Такие фильмы хороши всем кроме одного: их не выдвигают на «Оскар» (потому что киночиновники, у которых нет сердца, знают, что у киноакадемиков нет души). И фильм Дарьи Жук, который Белоруссия сочла достойным побороться за золотую статуэтку лысого гуманоида (последний раз это произошло в 1996 году с фильмом Дмитрия Астрахана «Из ада в ад» — похоже на оксюморон, но режиссер фильма «Все будет хорошо» снимал и такое), совсем не об этом. Сценарист Хельга Ландауэр, кажется, дразнит зрителя, используя сюжетные ходы романтической комедии: в квартире обнаруживается симпатичный молодой человек, который готовится к свадьбе, но может и передумать, а в середине фильма есть эпизод, где Веля наконец что-то понимает про законы, по которым живет поселок Хрустальный, и спасает своих новых знакомых, — однако все эти штампы вывернуты наизнанку. Потому что «Хрусталь» вовсе не о том, как очень разные люди находят общий язык. Наоборот — это фильм о невозможности коммуникации в расколотом обществе.

▶ _ЗАДАНИЕ A_:
Ответьте на вопросы по исходному тексту, отмечая ответы так же, как вопросы.
(i) Какой фильм и в каком году Белоруссия в последний раз выдвигала на «Оскар» до фильма Дарьи Жук?
(ii) Кто является сценаристом фильма Дарьи Жук?
(iii) Как называется поселок, по законам которого живут новые знакомые Вели?
▶ _ЗАДАНИЕ B_:
Перечислите все названия фильмов, приведенные в исходном тексте в кавычках.
▶ _ЗАДАНИЕ C_:
Объясните, почему, согласно исходному тексту, такие фильмы не выдвигают на «Оскар».

▶ _НАБОР ДАННЫХ_:

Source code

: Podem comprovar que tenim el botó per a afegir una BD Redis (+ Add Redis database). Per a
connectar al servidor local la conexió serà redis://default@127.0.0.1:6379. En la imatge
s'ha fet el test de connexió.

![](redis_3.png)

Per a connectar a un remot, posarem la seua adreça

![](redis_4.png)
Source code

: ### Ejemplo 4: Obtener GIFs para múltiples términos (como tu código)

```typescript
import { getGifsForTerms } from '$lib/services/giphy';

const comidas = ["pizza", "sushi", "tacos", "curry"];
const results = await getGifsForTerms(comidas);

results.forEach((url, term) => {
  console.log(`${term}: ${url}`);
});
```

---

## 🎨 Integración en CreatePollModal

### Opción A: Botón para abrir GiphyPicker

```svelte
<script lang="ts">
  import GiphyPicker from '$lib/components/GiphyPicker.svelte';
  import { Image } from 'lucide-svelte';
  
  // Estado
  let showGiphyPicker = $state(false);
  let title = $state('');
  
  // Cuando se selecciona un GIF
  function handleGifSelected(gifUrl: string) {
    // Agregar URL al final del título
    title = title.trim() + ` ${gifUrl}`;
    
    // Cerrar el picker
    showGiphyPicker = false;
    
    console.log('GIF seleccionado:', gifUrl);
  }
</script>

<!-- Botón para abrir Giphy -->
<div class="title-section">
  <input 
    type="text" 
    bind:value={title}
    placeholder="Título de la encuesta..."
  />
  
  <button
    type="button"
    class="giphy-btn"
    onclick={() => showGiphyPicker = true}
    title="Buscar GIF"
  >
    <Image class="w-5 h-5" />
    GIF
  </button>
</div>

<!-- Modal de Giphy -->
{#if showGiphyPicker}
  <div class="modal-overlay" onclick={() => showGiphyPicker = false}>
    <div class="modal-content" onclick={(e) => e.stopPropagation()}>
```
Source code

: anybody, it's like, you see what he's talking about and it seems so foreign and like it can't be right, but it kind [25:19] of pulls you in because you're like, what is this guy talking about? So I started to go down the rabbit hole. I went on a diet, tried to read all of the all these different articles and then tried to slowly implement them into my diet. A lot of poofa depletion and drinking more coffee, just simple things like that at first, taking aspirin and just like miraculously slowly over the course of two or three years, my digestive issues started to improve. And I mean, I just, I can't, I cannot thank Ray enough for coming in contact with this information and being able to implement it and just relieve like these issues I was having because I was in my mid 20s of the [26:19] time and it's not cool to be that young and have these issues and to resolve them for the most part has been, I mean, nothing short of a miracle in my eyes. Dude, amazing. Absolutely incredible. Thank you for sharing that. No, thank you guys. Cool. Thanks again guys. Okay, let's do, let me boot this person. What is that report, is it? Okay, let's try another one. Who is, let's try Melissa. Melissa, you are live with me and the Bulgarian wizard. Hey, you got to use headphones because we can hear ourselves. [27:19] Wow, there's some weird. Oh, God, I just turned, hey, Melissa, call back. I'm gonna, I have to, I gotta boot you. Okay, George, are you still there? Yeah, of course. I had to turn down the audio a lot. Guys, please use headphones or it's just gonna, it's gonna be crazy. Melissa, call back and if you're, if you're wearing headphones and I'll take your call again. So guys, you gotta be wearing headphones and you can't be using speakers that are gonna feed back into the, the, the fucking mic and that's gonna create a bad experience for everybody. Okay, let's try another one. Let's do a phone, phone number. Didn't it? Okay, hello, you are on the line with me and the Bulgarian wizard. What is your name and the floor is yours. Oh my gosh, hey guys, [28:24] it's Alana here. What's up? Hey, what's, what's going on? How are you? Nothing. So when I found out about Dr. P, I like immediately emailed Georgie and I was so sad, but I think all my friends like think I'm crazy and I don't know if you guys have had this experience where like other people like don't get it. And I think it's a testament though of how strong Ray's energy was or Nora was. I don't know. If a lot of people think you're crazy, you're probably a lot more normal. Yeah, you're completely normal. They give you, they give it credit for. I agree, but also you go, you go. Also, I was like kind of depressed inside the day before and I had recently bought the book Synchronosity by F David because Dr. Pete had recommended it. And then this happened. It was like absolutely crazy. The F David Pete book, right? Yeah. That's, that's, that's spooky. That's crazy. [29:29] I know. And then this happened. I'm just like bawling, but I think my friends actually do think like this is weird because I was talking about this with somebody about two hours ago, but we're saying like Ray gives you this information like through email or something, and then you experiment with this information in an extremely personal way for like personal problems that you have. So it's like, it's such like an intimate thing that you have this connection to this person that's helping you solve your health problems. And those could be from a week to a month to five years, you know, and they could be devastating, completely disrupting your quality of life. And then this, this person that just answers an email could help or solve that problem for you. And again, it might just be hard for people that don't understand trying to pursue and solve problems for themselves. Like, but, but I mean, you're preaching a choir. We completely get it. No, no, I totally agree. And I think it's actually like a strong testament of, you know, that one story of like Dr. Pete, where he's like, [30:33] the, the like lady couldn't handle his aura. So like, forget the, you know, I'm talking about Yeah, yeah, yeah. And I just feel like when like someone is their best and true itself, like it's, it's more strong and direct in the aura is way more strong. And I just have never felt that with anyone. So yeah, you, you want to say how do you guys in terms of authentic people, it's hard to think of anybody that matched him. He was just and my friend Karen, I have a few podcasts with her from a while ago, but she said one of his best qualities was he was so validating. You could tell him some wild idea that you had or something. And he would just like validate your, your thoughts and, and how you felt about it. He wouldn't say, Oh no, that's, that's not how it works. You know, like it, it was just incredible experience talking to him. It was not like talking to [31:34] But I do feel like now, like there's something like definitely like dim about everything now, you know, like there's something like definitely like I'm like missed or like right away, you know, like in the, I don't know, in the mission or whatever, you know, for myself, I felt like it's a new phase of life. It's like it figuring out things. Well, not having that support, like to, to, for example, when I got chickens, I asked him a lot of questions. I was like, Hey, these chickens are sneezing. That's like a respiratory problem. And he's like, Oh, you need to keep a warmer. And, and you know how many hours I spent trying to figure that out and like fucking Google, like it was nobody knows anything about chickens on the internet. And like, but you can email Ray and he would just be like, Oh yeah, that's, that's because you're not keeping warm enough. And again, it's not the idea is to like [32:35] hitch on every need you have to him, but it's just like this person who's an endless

▶ _РЕШЕНИЕ A_:
(i) Фильм Дмитрия Астрахана «Из ада в ад», 1996 год.
(ii) Хельга Ландауэр.
(iii) Хрустальный.

▶ _РЕШЕНИЕ B_:
«Из ада в ад», «Все будет хорошо», «Хрусталь».

▶ _РЕШЕНИЕ C_:
Их не выдвигают, потому что киночиновники, у которых нет сердца, знают, что у киноакадемиков нет души.